**Задания**:
a. Ответьте по тексту о гражданском обществе и Польше XVIII века:
(i) Что, по словам текста, «отнюдь не принималось в расчет» внутри общества?
(ii) С какой эпохи начинается польский «комплекс Европы»?
(iii) Каковы годы жизни короля Станислава Августа Понятовского?
b. Допишите следующую часть текста о гражданском обществе и Польше XVIII века, начиная сразу после его последнего предложения.

**Фрагмент документа**:
────────────────

Для участия в книжных и иных обществах требовалось заплатить приличный членский взнос, однако внутри общества «ранг отнюдь не принимался в расчет». Здесь действовали демократические принципы на основе голосования: таким образом, бюргеры с определенным имущественным и образовательным цензом создавали для себя новое пространство, где они были не только горожанами в традиционном сословном смысле слова, но и активными гражданами. Кажется, что «это общество совершенного равенства, в котором каждый член имеет одинаковые с другим права». Пространство гражданского общества создается интеллигенцией явочным порядком в ограниченных масштабах – ситуация типичная, как мы увидим на примере России и Польши.

Польский «комплекс Европы», финал которого развертывался перед нашими глазами в 1980–1990‐х годах, начинается с Просвещения, когда вдруг стала ясна слабость и отсталость страны. Уже тут мы оказываемся перед надрывом отчуждения, изоляции, «умной ненужности», объясняющей многое в характере и самом существовании местной образованной элиты – в inteligencja польской намеченных, в интеллигенции русской расцветших пышным цветом.

XVIII век Польши – время кризиса и кануна разделов. Классическая эпоха старопольской государственности и шляхетской культуры «сарматизма» со «златой вольностью», жупанами и кунтушами уже миновала. Негативные стороны слабости центральной власти, в том числе для образованной жизни, становятся очевидными: отсутствие современного бюрократического аппарата, систематической образовательной, научной, культурной политики, которую не могло заменить частное меценатство. Угроза государственности со стороны новых величин, Пруссии и России, составляла фон для последней попытки спасти положение в эру реформ короля Станислава Августа Понятовского (1732–1798).

────────────────

**Фрагменты данных**:

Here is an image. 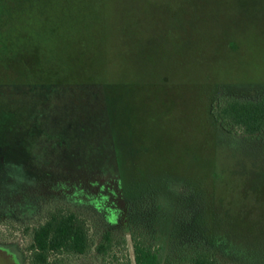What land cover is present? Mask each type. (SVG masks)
Segmentation results:
<instances>
[{
  "label": "rangeland",
  "instance_id": "rangeland-1",
  "mask_svg": "<svg viewBox=\"0 0 264 264\" xmlns=\"http://www.w3.org/2000/svg\"><path fill=\"white\" fill-rule=\"evenodd\" d=\"M5 1L0 41L37 54L5 60L0 81L22 80L38 55L65 84L35 99L0 87V118H28L0 165V245L26 264L33 228L58 210L85 220L91 245L49 264H134V239L158 264L198 246L264 264V134H227L206 114L210 96L264 92V0Z\"/></svg>",
  "mask_w": 264,
  "mask_h": 264
},
{
  "label": "trees",
  "instance_id": "trees-1",
  "mask_svg": "<svg viewBox=\"0 0 264 264\" xmlns=\"http://www.w3.org/2000/svg\"><path fill=\"white\" fill-rule=\"evenodd\" d=\"M23 1L16 0V3L11 5L16 6ZM3 3H7V1L0 0V4ZM8 26L6 24L5 28H3L0 25V38L3 34L7 33ZM16 35L17 39H24L22 29L16 32ZM12 42L6 39L0 41V66L3 65L2 63L6 65L5 60L9 58L18 59L19 57L29 55L32 51H35V54H37L36 47L32 50H17V46L12 45ZM36 56L38 64L34 68L23 71L22 80L8 83L0 81V87L9 84L10 87L13 85L17 86L15 88L26 89L27 97L35 99L37 97L36 91L34 92L35 89L37 90V88L45 85L55 86L56 84H65L63 83L65 82L63 81V76L62 78H57L56 73L53 72L43 74L44 71L41 69L43 62L40 56ZM38 70L39 72H36ZM215 86L217 88L218 85L216 84ZM12 89L14 88L12 87ZM209 98L211 105L207 107L206 114L209 116L211 126H214L216 129L220 126L227 134L235 133L246 137L264 134V92L260 96L253 98H237L233 96H227L222 100L214 99L212 96ZM0 119L7 121L0 126V128H3L0 136H3L4 139L11 138L12 136L14 140V144L10 145L5 153H0V165H2L9 159L7 156L11 157L12 153H15L13 151H18L19 147L17 143L24 139L19 129L27 124L26 120L28 118ZM4 154H7V156ZM189 185L190 188L196 189L192 184ZM30 245L32 250L31 264H49V257L58 253L85 254L90 249L91 242L88 237L85 220L82 217L70 211H58L51 213L41 225L33 229ZM111 246L110 233H106L102 236L95 250L97 253L103 254ZM184 249L180 250V258L177 260L178 264H224L217 259L213 252L204 247L198 246ZM133 256L134 264H158L156 254L149 247L139 243L135 239L133 241Z\"/></svg>",
  "mask_w": 264,
  "mask_h": 264
},
{
  "label": "flooded vegetation",
  "instance_id": "flooded-vegetation-1",
  "mask_svg": "<svg viewBox=\"0 0 264 264\" xmlns=\"http://www.w3.org/2000/svg\"><path fill=\"white\" fill-rule=\"evenodd\" d=\"M58 210L53 211V212H49L47 213L46 217L44 218V220L38 224L36 227H38L39 225H41L46 219L47 217L51 214V213H56ZM73 213V212H72ZM35 227V228H36ZM34 229V228H33ZM106 234V233H105ZM102 238V237H101ZM31 245H29L27 251H28V256H27V263L26 264H31L30 259H31V255H32V250L30 248ZM97 246V245H96ZM96 246L94 247V250L96 248ZM97 252V251H96ZM0 253L6 258V260L9 262H11L10 264H25V258L23 256V254L20 252V250L16 249L13 250L12 247L7 246V245H0ZM60 254V253H58ZM56 254V255H58ZM99 254V253H98ZM75 255H84V254H75Z\"/></svg>",
  "mask_w": 264,
  "mask_h": 264
},
{
  "label": "water",
  "instance_id": "water-1",
  "mask_svg": "<svg viewBox=\"0 0 264 264\" xmlns=\"http://www.w3.org/2000/svg\"><path fill=\"white\" fill-rule=\"evenodd\" d=\"M113 153L111 154V155H109V160H108V162L110 161V164L112 165L113 164Z\"/></svg>",
  "mask_w": 264,
  "mask_h": 264
}]
</instances>
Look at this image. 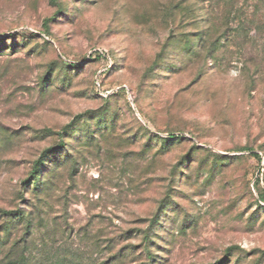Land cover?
Instances as JSON below:
<instances>
[{"label": "rangeland", "instance_id": "obj_1", "mask_svg": "<svg viewBox=\"0 0 264 264\" xmlns=\"http://www.w3.org/2000/svg\"><path fill=\"white\" fill-rule=\"evenodd\" d=\"M0 264H264V0H0Z\"/></svg>", "mask_w": 264, "mask_h": 264}]
</instances>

────────────────

**Ответы по заданиям**:
a.
(i) Ранг.
(ii) С Просвещения.
(iii) 1732–1798.

b.
Образование играло в них ключевую роль: в новом, основанном коронной администрацией по образцу французских и немецких дворянских корпусов Шляхетском корпусе (Szkola Ryzerska, 1765) под руководством князя Адама Казимира Чарторыйского воспитывалось новое поколение для государственной службы. Молодые шляхтичи, до того в основном оседавшие на земле, потянулись в городские правительственные учреждения и лишенную опеки церковных орденов систему образования. Основной пункт притяжения составляла быстро растущая Варшава, которая только теперь начала действительно походить на столицу (с 40 тысяч жителей в первой половине XVIII века она выросла до 120 тысяч перед третьим разделом в 1795 году).

Новая педагогика польского Просвещения (Oświecenie) была связана прежде всего с деятельностью Комиссии национального образования (Эдукационной). Комиссия была создана в 1773 году на основе структур упраздненного ордена иезуитов и выполняла по сути функции первого в мире министерства просвещения. Как и несколькими десятилетиями позже в Пруссии, после шока Йены и Ауэрштедта, в просвещении поляки видели средство спасти страну от национальной катастрофы. В Польше была введена единая образовательная система от приходских до средних и высших школ на основе Краковского и Виленского университетов, которые стали центрами учебных округов. Изданы десятки школьных учебников для более чем 170 школ. В среднем в 1781–1790 годах здесь обучались около 17 тысяч учеников, причем более половины составляло городское сословие.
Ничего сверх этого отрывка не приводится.